En América Latina, estos debates llevan décadas ocupando el foro público. Estas discusiones se han inspirado no solo en problemáticas morales, como las distintas formas de esclavitud y maltrato, cuando no de exterminio directo, de las poblaciones indígenas. Los debates también han versado sobre las consecuencias económicas y políticas del Imperio. Muchos pensadores se percataron de que gran parte de los males de las sociedades latinoamericanas, aunque no todos, tenían su origen en las herencias del colonialismo español. La implantación de formas semifeudales en América Latina por parte de los conquistadores introdujo a la región en una división internacional del trabajo muy específica, caracterizada por relaciones de aguda dependencia y prácticas extractivistas. Con un diagnóstico así, los cambios institucionales requeridos para el progreso son muy diferentes. De ahí la vigencia del debate.  

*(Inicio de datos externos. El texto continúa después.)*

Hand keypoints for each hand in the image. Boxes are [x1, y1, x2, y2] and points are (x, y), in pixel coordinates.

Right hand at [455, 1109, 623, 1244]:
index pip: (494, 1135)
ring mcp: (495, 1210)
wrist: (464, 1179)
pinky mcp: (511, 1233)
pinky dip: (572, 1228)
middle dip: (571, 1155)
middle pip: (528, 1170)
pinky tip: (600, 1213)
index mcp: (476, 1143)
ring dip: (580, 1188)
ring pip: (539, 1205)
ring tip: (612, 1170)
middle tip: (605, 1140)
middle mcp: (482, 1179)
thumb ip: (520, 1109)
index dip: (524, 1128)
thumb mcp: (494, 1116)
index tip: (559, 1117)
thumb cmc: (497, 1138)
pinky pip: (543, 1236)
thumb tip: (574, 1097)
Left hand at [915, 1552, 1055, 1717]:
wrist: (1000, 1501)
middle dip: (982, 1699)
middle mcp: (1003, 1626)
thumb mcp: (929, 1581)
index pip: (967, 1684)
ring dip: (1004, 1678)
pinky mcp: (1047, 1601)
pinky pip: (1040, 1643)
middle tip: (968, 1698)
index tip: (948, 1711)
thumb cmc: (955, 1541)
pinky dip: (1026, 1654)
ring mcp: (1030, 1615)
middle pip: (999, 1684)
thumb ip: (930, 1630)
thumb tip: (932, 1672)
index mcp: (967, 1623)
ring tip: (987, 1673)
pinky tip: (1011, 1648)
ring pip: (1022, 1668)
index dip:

Este ejercicio de reflexión, que sería saludable y enriquecedor también para España, queda invariablemente sepultado bajo el manto del nacionalismo español más rancio y avinagrado. O del miedo al mismo, que para el caso es igual. Un nacionalismo que actualmente impulsa el crecimiento de la extrema derecha y la radicalización de la derecha conservadora, basándose en una concepción reaccionaria de lo que es España. La conquista de América se realizó también al grito de “Santiago y a ellos”, el mismo que hoy la extrema derecha corea en sus movilizaciones en pleno siglo XXI. Poco importa que el humilde Santiago, un pescador de Galilea transformado míticamente durante la Edad Media en un jinete mata infieles, jamás hubiera llegado a concebir lo que el término España significa. Lo único relevante, cuando hablamos de naciones, es su capacidad de condensar ideologías en paquetes narrativos inverosímiles que gran parte de la comunidad consume acríticamente.

Sin duda, la Casa Real podría realizar una evaluación crítica de la contribución histórica de la monarquía al (sub)desarrollo de la región latinoamericana. Podría revisar las formas institucionales que la monarquía impuso, desde los Austrias hasta los Borbones, y siempre respaldada en la fuerza de las espadas y la pólvora, para extraer rentas y riquezas de América. Podría continuar reflexionando sobre si las formas comerciales actuales, por ejemplo, sobre recursos naturales, guardan algún tipo de relación con aquellas prácticas del pasado. Y quizás todo ello conduciría a analizar las consecuencias, para cada parte, de esas sendas de desarrollo. En tal caso, probablemente las relaciones internacionales se podrían reencontrar sobre bases más sólidas para todas. 

No obstante, para ello la monarquía española necesitaría disponer de una narrativa propia, moderna e independiente de las interpretaciones tradicionales y reaccionarias que dominan las tertulias españolas. Me refiero a aquellas lecturas que niegan el fenómeno violento y cruel de la colonización y la esclavitud española, que consideran la conquista como una bendición para los conquistados o que, incluso hoy en día, siguen instalados en la melancolía propia de la consigna “Hacer España Grande de Nuevo”. Sin embargo, observando los gestos, símbolos y decisiones que a este respecto ha tomado la monarquía durante la última década, cabe pensar que quienes escriben el guion están más próximos a la interpretación reaccionaria de Roca Barea que a la lúcida y mesurada lectura de José Luis Villacañas en su fantástico libro ‘Imperiofilia’. Una lástima, pero no una sorpresa.